Zespół antykorupcyjny powstał w piątek. W jego skład weszło czterech posłów i jeden senator: Iwona Śledzińska-Katarasińska, Andrzej Gut-Mostowy, Anna Zielińska-Głębocka, Agnieszka Kozłowska-Rajewicz i Piotr Wach. Organizacją zespołu zajęła się posłanka Mirosława Nykiel, rzecznik dyscypliny klubu PO. "Zespół ma pilnować, by nie dochodziło do podejrzeń, że poseł lub senator, który ma udziały w jakiejś firmie, lobbuje za rozwiązaniami, dzięki którym ta firma będzie mogła zarobić" - tłumaczy DZIENNIKOWI posłanka Nykiel.
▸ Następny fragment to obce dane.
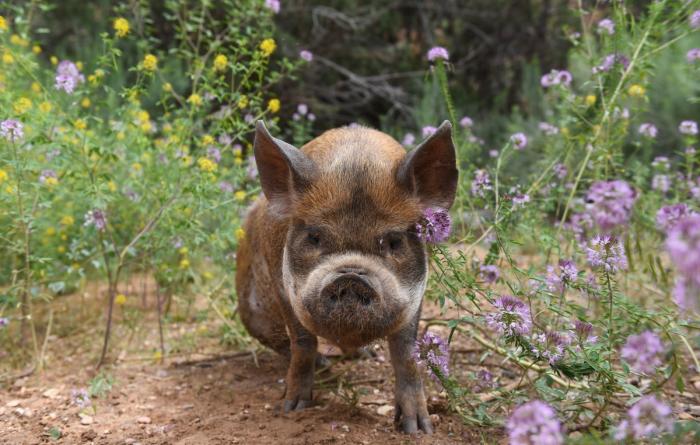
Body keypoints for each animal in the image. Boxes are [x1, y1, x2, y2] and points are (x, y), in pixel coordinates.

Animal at [235, 120, 457, 434]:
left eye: (394, 242)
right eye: (314, 237)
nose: (351, 278)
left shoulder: (415, 298)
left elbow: (406, 354)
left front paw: (418, 429)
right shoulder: (284, 290)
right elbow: (302, 342)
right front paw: (292, 408)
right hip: (251, 311)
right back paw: (325, 366)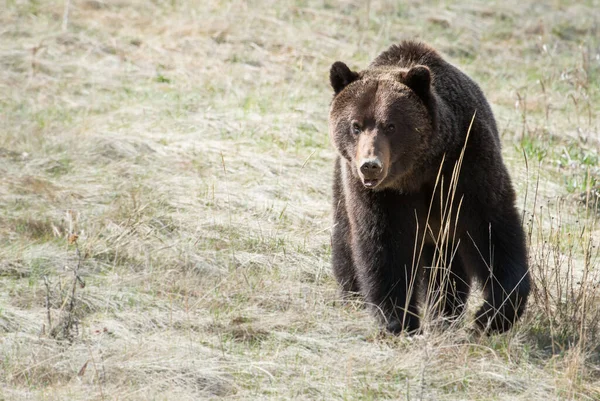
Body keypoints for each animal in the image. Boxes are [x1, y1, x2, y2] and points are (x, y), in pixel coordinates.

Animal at [328, 41, 528, 334]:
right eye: (355, 125)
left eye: (391, 125)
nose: (370, 165)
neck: (417, 172)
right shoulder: (380, 196)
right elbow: (384, 246)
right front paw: (399, 320)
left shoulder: (467, 168)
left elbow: (494, 233)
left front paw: (491, 315)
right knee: (345, 238)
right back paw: (352, 294)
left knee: (447, 269)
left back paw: (446, 310)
>>>PO odpuszcza w sprawie akcji i udziałów
W jaki sposób zespół będzie pilnować parlamentarzystów PO? "Wiemy, kto ma udziały w firmach, bo to wynika z oświadczeń majątkowych. Problem powstaje, gdy taki parlamentarzysta pracuje nad przepisami z dziedziny działalności spółki, w której ma udziały" - wyjaśnia poseł Nykiel.
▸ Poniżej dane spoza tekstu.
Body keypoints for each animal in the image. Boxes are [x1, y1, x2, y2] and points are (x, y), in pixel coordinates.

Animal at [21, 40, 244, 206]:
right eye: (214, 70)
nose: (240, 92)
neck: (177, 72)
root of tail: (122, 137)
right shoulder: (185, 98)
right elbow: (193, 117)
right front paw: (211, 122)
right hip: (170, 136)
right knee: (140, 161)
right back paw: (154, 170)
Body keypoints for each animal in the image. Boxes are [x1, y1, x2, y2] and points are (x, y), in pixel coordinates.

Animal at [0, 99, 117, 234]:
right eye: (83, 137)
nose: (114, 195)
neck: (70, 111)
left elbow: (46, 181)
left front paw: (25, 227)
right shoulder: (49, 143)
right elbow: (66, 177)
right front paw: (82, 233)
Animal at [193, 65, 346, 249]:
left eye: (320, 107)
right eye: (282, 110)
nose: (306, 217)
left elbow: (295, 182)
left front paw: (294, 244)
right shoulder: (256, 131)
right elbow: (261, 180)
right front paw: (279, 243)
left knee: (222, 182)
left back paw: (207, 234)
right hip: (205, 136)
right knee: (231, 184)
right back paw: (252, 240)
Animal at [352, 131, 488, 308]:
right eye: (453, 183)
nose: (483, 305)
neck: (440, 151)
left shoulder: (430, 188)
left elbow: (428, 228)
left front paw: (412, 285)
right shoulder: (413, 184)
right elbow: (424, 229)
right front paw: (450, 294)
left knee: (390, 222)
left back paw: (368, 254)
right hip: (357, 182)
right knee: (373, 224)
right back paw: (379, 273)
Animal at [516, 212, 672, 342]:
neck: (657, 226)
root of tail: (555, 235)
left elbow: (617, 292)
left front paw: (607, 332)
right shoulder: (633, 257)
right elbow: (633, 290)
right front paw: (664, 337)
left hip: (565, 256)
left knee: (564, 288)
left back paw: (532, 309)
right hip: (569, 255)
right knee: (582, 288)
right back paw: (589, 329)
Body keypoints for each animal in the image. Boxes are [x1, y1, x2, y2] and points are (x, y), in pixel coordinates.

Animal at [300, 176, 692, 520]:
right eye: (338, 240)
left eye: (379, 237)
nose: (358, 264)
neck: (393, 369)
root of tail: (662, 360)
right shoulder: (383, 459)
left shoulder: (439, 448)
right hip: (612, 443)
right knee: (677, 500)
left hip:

I co wtedy zrobi zespół antykorupcyjny? PO jeszcze tego nie wie. Jeden z pomysłów to specjalne ankiety lub oświadczenia, w których poseł lub senator szczegółowo opisywałby, czym zajmuje się firma, z którą jest związany. Zespół będzie badał, czy w rzeczywistości polityk nie pracuje nad przepisami, które przysporzą tej firmie korzyści. Przykładem takiej sytuacji jest sprawa senatora Tomasz Misiaka, byłego już polityka PO. Jego firma zarobiła na specustawie stoczniowej, nad którą pracował senator. Po wybuchu tej afery premier Donald Tusk wezwał parlamentarzystów PO do pozbycia się udziałów w firmach. Jednak to nie spodobało się politykom PO, którzy prowadzą własny biznes. "To paranoja. Mogę choćby jutro zrzec się mandatu poselskiego" - mówił DZIENNIK poseł PO Mirosław Koźlakiewicz. Inni w swoich działaniach nie widzieli konfliktu interesów. Poseł Jarosław Katulski z Bydgoszczy ma udziały spółce Szpital Tucholski i tworzy ustawy dotyczące służby zdrowia. "Kiedy trzeba, reprezentuję szpital, a kiedy trzeba - pacjentów" - mówił DZIENNIKOWI.
Pod naporem parlamentarzystów biznesmenów PO zrezygnowała z radykalnych pomysłów. Teraz dyskutuje nad zmianami w ustawie o wykonywaniu mandatu posła i senatora. Nowe przepisy zaczęłyby obowiązywać od następnych wyborów.
"Padają różne pomysły. Może wyjściem byłoby powołanie funduszu powierniczego, któremu politycy na czas trwania kadencji oddawaliby swoje udziały. Ale może wystarczy, że to wyborcy w trakcie głosowania sami będą decydować, czy politycy prowadzący biznes powinni zasiąść w parlamencie" - mówi DZIENNIKOWI Mirosława Nykiel.